▸ WRITTEN TASK 1
In the discussion of Python version checks, condense the paragraph beginning "With Perl, for example" into a short list that keeps its main facts.
▸ WRITTEN TASK 2
In the discussion of Python version checks, give the stretch from "If it's a single" through "useful to me." again, substituting "startup block" for "BEGIN block".
--- DOCUMENT EXCERPT Enclosed Below ---
If the source file contains syntax that is invalid on the user's Python version, then your code that's supposed to check the version and throw a helpful exception will never run. Instead the Python interpreter will throw a syntax error the first time it tries to parse something it doesn't recognize, and that syntax error may not make it obvious what the problem is.
If you're trying to make a version-robust module that won't attempt to compile a syntax error, top-level dispatch through __init__.py is an excellent approach.
If somebody else is running the code, it likely is packaged. Every python packaging I know allows to specify version of python to use so IMHO that's what should be used.
>If somebody else is running the code, it likely is packaged.
Partially because people avoid Python for things like installers and simple sharable single file scripts...because of this. There are ways around it in many other scripting languages. And a fairly good number of popular "single file scripts" that get shared, like mysqltuner (perl), adminer (php), etc.
I was about to ask, what is the goal of this? Is this to prevent users from removing version guard and force-running the code with older version anyway?
If it's a single file script, checking sys.version only works if all your code is syntactically correct for that version. It's a shortcoming of python's approach of parsing the whole file before handing control over to your code. Basically, the interpreter bombs before it ever runs your "sys.version" code.
It's actually a fairly practical approach, where you are controlling where the code is going to bomb out, and including a helpful comment that will show in the stack trace / exception.
With Perl, for example, you can have a BEGIN block to check for versions, and it works as expected, even if there's code in the main body that's too new for whatever version of Perl is running. Python doesn't have that ability unless your code is split across more than one file and using conditional imports. Some BEGIN block type functionality for python seems like it would have been useful to me.
I agree with your overall point, but a little nitpick is that your comparison would fail for future versions as well as past versions. Thanks to dictionary ordering on tuples, you can just test inequality directly:
As already pointed out, whole file is parsed before it's actually run. If you have any unsupported syntax, you will get a SyntaxError without your message being printed at all.
What would be your suggestion to do this for single file scripts?
Turn them into two-file scripts, or have a readme, or just let it fail because supporting every single version of Python is insane. This whole thing is just a classic case of the XY Problem[1]: a solution looking for a problem.
> Turn them into two-file scripts, or have a readme, or just let it fail because supporting every single version of Python is insane.
--- End of Enclosed DOCUMENT EXCERPT ---
--- GIVEN DATA Enclosed Below ---
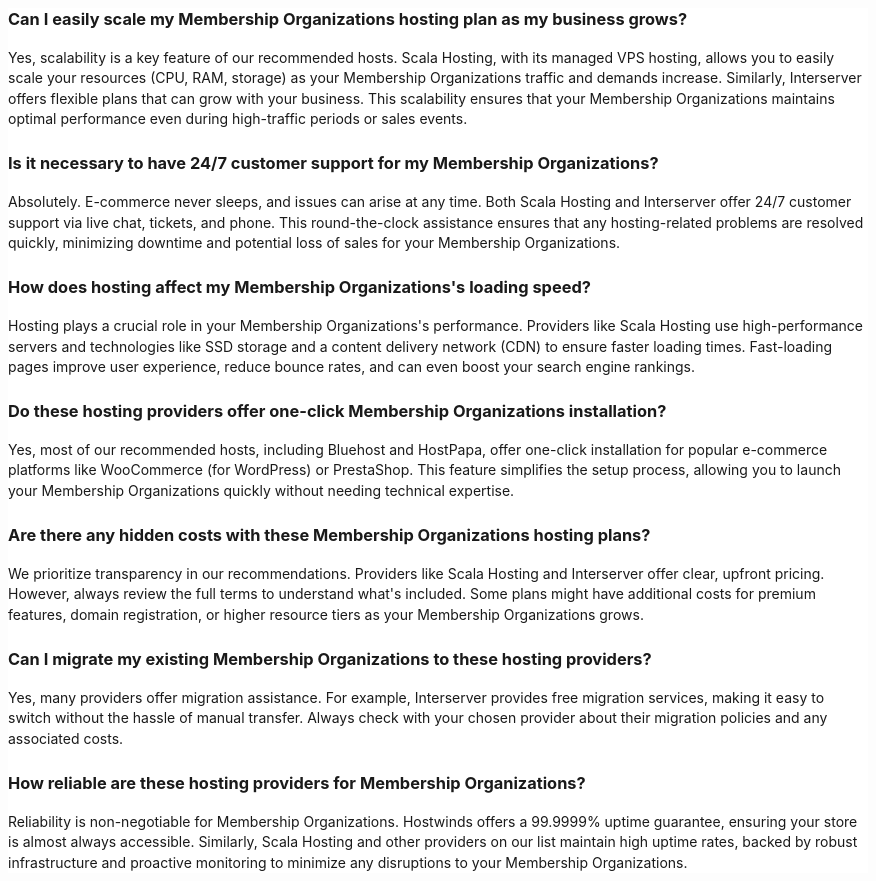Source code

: ### Can I easily scale my Membership Organizations hosting plan as my business grows? 
Yes, scalability is a key feature of our recommended hosts. Scala Hosting, with its managed VPS hosting, allows you to easily scale your resources (CPU, RAM, storage) as your Membership Organizations traffic and demands increase. Similarly, Interserver offers flexible plans that can grow with your business. This scalability ensures that your Membership Organizations maintains optimal performance even during high-traffic periods or sales events.

### Is it necessary to have 24/7 customer support for my Membership Organizations? 
Absolutely. E-commerce never sleeps, and issues can arise at any time. Both Scala Hosting and Interserver offer 24/7 customer support via live chat, tickets, and phone. This round-the-clock assistance ensures that any hosting-related problems are resolved quickly, minimizing downtime and potential loss of sales for your Membership Organizations.

### How does hosting affect my Membership Organizations's loading speed? 
Hosting plays a crucial role in your Membership Organizations's performance. Providers like Scala Hosting use high-performance servers and technologies like SSD storage and a content delivery network (CDN) to ensure faster loading times. Fast-loading pages improve user experience, reduce bounce rates, and can even boost your search engine rankings.

### Do these hosting providers offer one-click Membership Organizations installation? 
Yes, most of our recommended hosts, including Bluehost and HostPapa, offer one-click installation for popular e-commerce platforms like WooCommerce (for WordPress) or PrestaShop. This feature simplifies the setup process, allowing you to launch your Membership Organizations quickly without needing technical expertise.

### Are there any hidden costs with these Membership Organizations hosting plans? 
We prioritize transparency in our recommendations. Providers like Scala Hosting and Interserver offer clear, upfront pricing. However, always review the full terms to understand what's included. Some plans might have additional costs for premium features, domain registration, or higher resource tiers as your Membership Organizations grows.

### Can I migrate my existing Membership Organizations to these hosting providers? 
Yes, many providers offer migration assistance. For example, Interserver provides free migration services, making it easy to switch without the hassle of manual transfer. Always check with your chosen provider about their migration policies and any associated costs.

### How reliable are these hosting providers for Membership Organizations? 
Reliability is non-negotiable for Membership Organizations. Hostwinds offers a 99.9999% uptime guarantee, ensuring your store is almost always accessible. Similarly, Scala Hosting and other providers on our list maintain high uptime rates, backed by robust infrastructure and proactive monitoring to minimize any disruptions to your Membership Organizations.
--- End of Enclosed GIVEN DATA ---
▸ RESULT 1
- In Perl, a BEGIN block can check the version and works as expected, even if the main body has code too new for the running Perl.
- Python lacks this unless the code is split across more than one file and uses conditional imports.
- Some BEGIN-block-type functionality for Python would have been useful.

▸ RESULT 2
If it's a single file script, checking sys.version only works if all your code is syntactically correct for that version. It's a shortcoming of python's approach of parsing the whole file before handing control over to your code. Basically, the interpreter bombs before it ever runs your "sys.version" code.
It's actually a fairly practical approach, where you are controlling where the code is going to bomb out, and including a helpful comment that will show in the stack trace / exception.
With Perl, for example, you can have a startup block to check for versions, and it works as expected, even if there's code in the main body that's too new for whatever version of Perl is running. Python doesn't have that ability unless your code is split across more than one file and using conditional imports. Some startup block type functionality for python seems like it would have been useful to me.